* [About this exercise] Revise the records below by changing every "bait stations" to "traps". Leave everything else as it is.

Saved data entries:
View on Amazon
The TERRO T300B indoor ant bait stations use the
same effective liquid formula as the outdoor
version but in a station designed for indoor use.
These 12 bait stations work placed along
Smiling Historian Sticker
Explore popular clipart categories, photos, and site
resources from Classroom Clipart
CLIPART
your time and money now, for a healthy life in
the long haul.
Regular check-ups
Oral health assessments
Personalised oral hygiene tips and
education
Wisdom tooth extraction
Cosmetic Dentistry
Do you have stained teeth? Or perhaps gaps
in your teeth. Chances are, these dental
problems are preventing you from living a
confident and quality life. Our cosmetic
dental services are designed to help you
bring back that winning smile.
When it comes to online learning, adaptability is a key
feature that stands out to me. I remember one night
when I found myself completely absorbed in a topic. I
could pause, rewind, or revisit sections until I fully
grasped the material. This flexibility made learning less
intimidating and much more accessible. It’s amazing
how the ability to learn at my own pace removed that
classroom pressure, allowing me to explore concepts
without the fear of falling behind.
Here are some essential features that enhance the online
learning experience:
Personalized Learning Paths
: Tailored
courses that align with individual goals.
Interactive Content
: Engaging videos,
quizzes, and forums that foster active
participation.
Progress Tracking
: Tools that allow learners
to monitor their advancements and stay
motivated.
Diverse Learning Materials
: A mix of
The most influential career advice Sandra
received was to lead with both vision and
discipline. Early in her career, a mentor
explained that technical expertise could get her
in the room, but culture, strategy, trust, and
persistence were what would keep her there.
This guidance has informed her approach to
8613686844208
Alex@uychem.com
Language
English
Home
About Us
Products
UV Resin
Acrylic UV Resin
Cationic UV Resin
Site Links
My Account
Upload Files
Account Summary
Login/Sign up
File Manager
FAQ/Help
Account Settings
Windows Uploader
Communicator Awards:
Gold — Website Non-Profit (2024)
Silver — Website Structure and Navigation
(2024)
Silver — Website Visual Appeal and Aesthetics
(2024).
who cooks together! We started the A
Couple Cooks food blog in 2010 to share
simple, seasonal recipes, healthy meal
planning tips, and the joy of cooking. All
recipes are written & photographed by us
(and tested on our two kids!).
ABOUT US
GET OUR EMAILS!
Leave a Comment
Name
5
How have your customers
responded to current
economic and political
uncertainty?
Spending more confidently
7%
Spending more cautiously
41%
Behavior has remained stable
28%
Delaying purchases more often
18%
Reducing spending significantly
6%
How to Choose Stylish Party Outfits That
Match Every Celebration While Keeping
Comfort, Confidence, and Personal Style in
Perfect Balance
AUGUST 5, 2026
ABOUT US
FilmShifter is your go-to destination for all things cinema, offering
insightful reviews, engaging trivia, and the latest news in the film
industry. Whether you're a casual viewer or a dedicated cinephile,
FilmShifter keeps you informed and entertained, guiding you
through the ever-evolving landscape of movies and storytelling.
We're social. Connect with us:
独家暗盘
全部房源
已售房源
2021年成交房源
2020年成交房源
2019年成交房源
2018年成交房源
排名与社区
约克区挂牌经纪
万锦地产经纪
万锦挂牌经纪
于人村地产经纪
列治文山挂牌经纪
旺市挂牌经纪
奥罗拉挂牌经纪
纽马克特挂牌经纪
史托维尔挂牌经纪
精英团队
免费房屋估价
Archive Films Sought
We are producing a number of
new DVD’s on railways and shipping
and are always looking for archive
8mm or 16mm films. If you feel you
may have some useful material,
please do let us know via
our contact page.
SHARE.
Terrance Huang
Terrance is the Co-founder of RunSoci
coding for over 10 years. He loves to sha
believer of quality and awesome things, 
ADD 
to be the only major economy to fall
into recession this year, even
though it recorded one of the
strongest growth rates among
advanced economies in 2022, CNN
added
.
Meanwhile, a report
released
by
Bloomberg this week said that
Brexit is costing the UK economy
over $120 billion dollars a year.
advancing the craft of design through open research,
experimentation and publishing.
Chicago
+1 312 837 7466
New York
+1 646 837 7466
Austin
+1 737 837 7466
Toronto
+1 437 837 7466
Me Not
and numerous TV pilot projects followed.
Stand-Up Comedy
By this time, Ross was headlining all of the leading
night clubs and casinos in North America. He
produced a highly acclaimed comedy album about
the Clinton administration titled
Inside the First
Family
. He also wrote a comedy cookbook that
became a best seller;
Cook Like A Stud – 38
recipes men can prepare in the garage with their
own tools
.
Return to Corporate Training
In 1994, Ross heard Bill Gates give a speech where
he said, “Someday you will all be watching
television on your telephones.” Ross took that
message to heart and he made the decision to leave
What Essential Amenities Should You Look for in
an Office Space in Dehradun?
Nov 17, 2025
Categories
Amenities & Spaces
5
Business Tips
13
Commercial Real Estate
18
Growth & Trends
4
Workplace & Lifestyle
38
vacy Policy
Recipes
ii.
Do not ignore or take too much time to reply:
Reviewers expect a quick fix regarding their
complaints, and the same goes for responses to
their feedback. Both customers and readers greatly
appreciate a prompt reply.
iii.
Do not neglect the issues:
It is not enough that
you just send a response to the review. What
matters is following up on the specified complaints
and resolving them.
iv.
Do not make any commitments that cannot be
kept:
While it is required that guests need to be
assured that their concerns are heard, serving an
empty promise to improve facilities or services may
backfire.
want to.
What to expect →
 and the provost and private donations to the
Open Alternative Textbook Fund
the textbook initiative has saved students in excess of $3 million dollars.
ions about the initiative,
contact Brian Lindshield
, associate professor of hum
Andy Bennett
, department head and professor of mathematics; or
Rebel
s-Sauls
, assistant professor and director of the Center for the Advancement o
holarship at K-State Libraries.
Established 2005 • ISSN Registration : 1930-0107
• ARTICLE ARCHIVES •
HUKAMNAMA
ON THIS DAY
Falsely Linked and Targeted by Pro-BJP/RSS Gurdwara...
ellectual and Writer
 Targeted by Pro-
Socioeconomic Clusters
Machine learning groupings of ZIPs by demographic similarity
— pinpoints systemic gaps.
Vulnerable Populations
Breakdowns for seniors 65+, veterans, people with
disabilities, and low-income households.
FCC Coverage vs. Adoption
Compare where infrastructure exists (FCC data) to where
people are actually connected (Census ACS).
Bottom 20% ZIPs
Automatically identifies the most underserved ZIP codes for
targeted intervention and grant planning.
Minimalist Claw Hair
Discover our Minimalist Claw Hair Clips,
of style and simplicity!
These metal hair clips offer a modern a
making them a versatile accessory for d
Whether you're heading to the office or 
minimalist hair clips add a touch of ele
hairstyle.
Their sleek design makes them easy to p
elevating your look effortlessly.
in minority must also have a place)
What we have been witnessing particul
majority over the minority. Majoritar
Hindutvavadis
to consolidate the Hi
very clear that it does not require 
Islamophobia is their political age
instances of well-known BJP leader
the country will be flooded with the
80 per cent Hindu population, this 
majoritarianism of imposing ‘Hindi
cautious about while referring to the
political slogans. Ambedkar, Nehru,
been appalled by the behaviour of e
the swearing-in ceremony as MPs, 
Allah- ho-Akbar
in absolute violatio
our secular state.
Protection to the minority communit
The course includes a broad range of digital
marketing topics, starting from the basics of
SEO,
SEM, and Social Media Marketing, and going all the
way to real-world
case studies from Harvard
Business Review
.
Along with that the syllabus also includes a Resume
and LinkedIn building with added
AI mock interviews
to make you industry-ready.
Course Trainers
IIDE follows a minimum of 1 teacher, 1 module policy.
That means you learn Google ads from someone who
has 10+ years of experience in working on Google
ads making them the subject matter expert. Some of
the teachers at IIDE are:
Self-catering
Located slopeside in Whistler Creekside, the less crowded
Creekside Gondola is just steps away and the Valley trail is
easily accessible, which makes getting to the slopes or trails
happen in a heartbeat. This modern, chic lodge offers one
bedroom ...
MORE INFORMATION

* [Written answer]
View on Amazon
The TERRO T300B indoor ant traps use the
same effective liquid formula as the outdoor
version but in a station designed for indoor use.
These 12 traps work placed along
Smiling Historian Sticker
Explore popular clipart categories, photos, and site
resources from Classroom Clipart
CLIPART
your time and money now, for a healthy life in
the long haul.
Regular check-ups
Oral health assessments
Personalised oral hygiene tips and
education
Wisdom tooth extraction
Cosmetic Dentistry
Do you have stained teeth? Or perhaps gaps
in your teeth. Chances are, these dental
problems are preventing you from living a
confident and quality life. Our cosmetic
dental services are designed to help you
bring back that winning smile.
When it comes to online learning, adaptability is a key
feature that stands out to me. I remember one night
when I found myself completely absorbed in a topic. I
could pause, rewind, or revisit sections until I fully
grasped the material. This flexibility made learning less
intimidating and much more accessible. It’s amazing
how the ability to learn at my own pace removed that
classroom pressure, allowing me to explore concepts
without the fear of falling behind.
Here are some essential features that enhance the online
learning experience:
Personalized Learning Paths
: Tailored
courses that align with individual goals.
Interactive Content
: Engaging videos,
quizzes, and forums that foster active
participation.
Progress Tracking
: Tools that allow learners
to monitor their advancements and stay
motivated.
Diverse Learning Materials
: A mix of
The most influential career advice Sandra
received was to lead with both vision and
discipline. Early in her career, a mentor
explained that technical expertise could get her
in the room, but culture, strategy, trust, and
persistence were what would keep her there.
This guidance has informed her approach to
8613686844208
Alex@uychem.com
Language
English
Home
About Us
Products
UV Resin
Acrylic UV Resin
Cationic UV Resin
Site Links
My Account
Upload Files
Account Summary
Login/Sign up
File Manager
FAQ/Help
Account Settings
Windows Uploader
Communicator Awards:
Gold — Website Non-Profit (2024)
Silver — Website Structure and Navigation
(2024)
Silver — Website Visual Appeal and Aesthetics
(2024).
who cooks together! We started the A
Couple Cooks food blog in 2010 to share
simple, seasonal recipes, healthy meal
planning tips, and the joy of cooking. All
recipes are written & photographed by us
(and tested on our two kids!).
ABOUT US
GET OUR EMAILS!
Leave a Comment
Name
5
How have your customers
responded to current
economic and political
uncertainty?
Spending more confidently
7%
Spending more cautiously
41%
Behavior has remained stable
28%
Delaying purchases more often
18%
Reducing spending significantly
6%
How to Choose Stylish Party Outfits That
Match Every Celebration While Keeping
Comfort, Confidence, and Personal Style in
Perfect Balance
AUGUST 5, 2026
ABOUT US
FilmShifter is your go-to destination for all things cinema, offering
insightful reviews, engaging trivia, and the latest news in the film
industry. Whether you're a casual viewer or a dedicated cinephile,
FilmShifter keeps you informed and entertained, guiding you
through the ever-evolving landscape of movies and storytelling.
We're social. Connect with us:
独家暗盘
全部房源
已售房源
2021年成交房源
2020年成交房源
2019年成交房源
2018年成交房源
排名与社区
约克区挂牌经纪
万锦地产经纪
万锦挂牌经纪
于人村地产经纪
列治文山挂牌经纪
旺市挂牌经纪
奥罗拉挂牌经纪
纽马克特挂牌经纪
史托维尔挂牌经纪
精英团队
免费房屋估价
Archive Films Sought
We are producing a number of
new DVD’s on railways and shipping
and are always looking for archive
8mm or 16mm films. If you feel you
may have some useful material,
please do let us know via
our contact page.
SHARE.
Terrance Huang
Terrance is the Co-founder of RunSoci
coding for over 10 years. He loves to sha
believer of quality and awesome things, 
ADD 
to be the only major economy to fall
into recession this year, even
though it recorded one of the
strongest growth rates among
advanced economies in 2022, CNN
added
.
Meanwhile, a report
released
by
Bloomberg this week said that
Brexit is costing the UK economy
over $120 billion dollars a year.
advancing the craft of design through open research,
experimentation and publishing.
Chicago
+1 312 837 7466
New York
+1 646 837 7466
Austin
+1 737 837 7466
Toronto
+1 437 837 7466
Me Not
and numerous TV pilot projects followed.
Stand-Up Comedy
By this time, Ross was headlining all of the leading
night clubs and casinos in North America. He
produced a highly acclaimed comedy album about
the Clinton administration titled
Inside the First
Family
. He also wrote a comedy cookbook that
became a best seller;
Cook Like A Stud – 38
recipes men can prepare in the garage with their
own tools
.
Return to Corporate Training
In 1994, Ross heard Bill Gates give a speech where
he said, “Someday you will all be watching
television on your telephones.” Ross took that
message to heart and he made the decision to leave
What Essential Amenities Should You Look for in
an Office Space in Dehradun?
Nov 17, 2025
Categories
Amenities & Spaces
5
Business Tips
13
Commercial Real Estate
18
Growth & Trends
4
Workplace & Lifestyle
38
vacy Policy
Recipes
ii.
Do not ignore or take too much time to reply:
Reviewers expect a quick fix regarding their
complaints, and the same goes for responses to
their feedback. Both customers and readers greatly
appreciate a prompt reply.
iii.
Do not neglect the issues:
It is not enough that
you just send a response to the review. What
matters is following up on the specified complaints
and resolving them.
iv.
Do not make any commitments that cannot be
kept:
While it is required that guests need to be
assured that their concerns are heard, serving an
empty promise to improve facilities or services may
backfire.
want to.
What to expect →
 and the provost and private donations to the
Open Alternative Textbook Fund
the textbook initiative has saved students in excess of $3 million dollars.
ions about the initiative,
contact Brian Lindshield
, associate professor of hum
Andy Bennett
, department head and professor of mathematics; or
Rebel
s-Sauls
, assistant professor and director of the Center for the Advancement o
holarship at K-State Libraries.
Established 2005 • ISSN Registration : 1930-0107
• ARTICLE ARCHIVES •
HUKAMNAMA
ON THIS DAY
Falsely Linked and Targeted by Pro-BJP/RSS Gurdwara...
ellectual and Writer
 Targeted by Pro-
Socioeconomic Clusters
Machine learning groupings of ZIPs by demographic similarity
— pinpoints systemic gaps.
Vulnerable Populations
Breakdowns for seniors 65+, veterans, people with
disabilities, and low-income households.
FCC Coverage vs. Adoption
Compare where infrastructure exists (FCC data) to where
people are actually connected (Census ACS).
Bottom 20% ZIPs
Automatically identifies the most underserved ZIP codes for
targeted intervention and grant planning.
Minimalist Claw Hair
Discover our Minimalist Claw Hair Clips,
of style and simplicity!
These metal hair clips offer a modern a
making them a versatile accessory for d
Whether you're heading to the office or 
minimalist hair clips add a touch of ele
hairstyle.
Their sleek design makes them easy to p
elevating your look effortlessly.
in minority must also have a place)
What we have been witnessing particul
majority over the minority. Majoritar
Hindutvavadis
to consolidate the Hi
very clear that it does not require 
Islamophobia is their political age
instances of well-known BJP leader
the country will be flooded with the
80 per cent Hindu population, this 
majoritarianism of imposing ‘Hindi
cautious about while referring to the
political slogans. Ambedkar, Nehru,
been appalled by the behaviour of e
the swearing-in ceremony as MPs, 
Allah- ho-Akbar
in absolute violatio
our secular state.
Protection to the minority communit
The course includes a broad range of digital
marketing topics, starting from the basics of
SEO,
SEM, and Social Media Marketing, and going all the
way to real-world
case studies from Harvard
Business Review
.
Along with that the syllabus also includes a Resume
and LinkedIn building with added
AI mock interviews
to make you industry-ready.
Course Trainers
IIDE follows a minimum of 1 teacher, 1 module policy.
That means you learn Google ads from someone who
has 10+ years of experience in working on Google
ads making them the subject matter expert. Some of
the teachers at IIDE are:
Self-catering
Located slopeside in Whistler Creekside, the less crowded
Creekside Gondola is just steps away and the Valley trail is
easily accessible, which makes getting to the slopes or trails
happen in a heartbeat. This modern, chic lodge offers one
bedroom ...
MORE INFORMATION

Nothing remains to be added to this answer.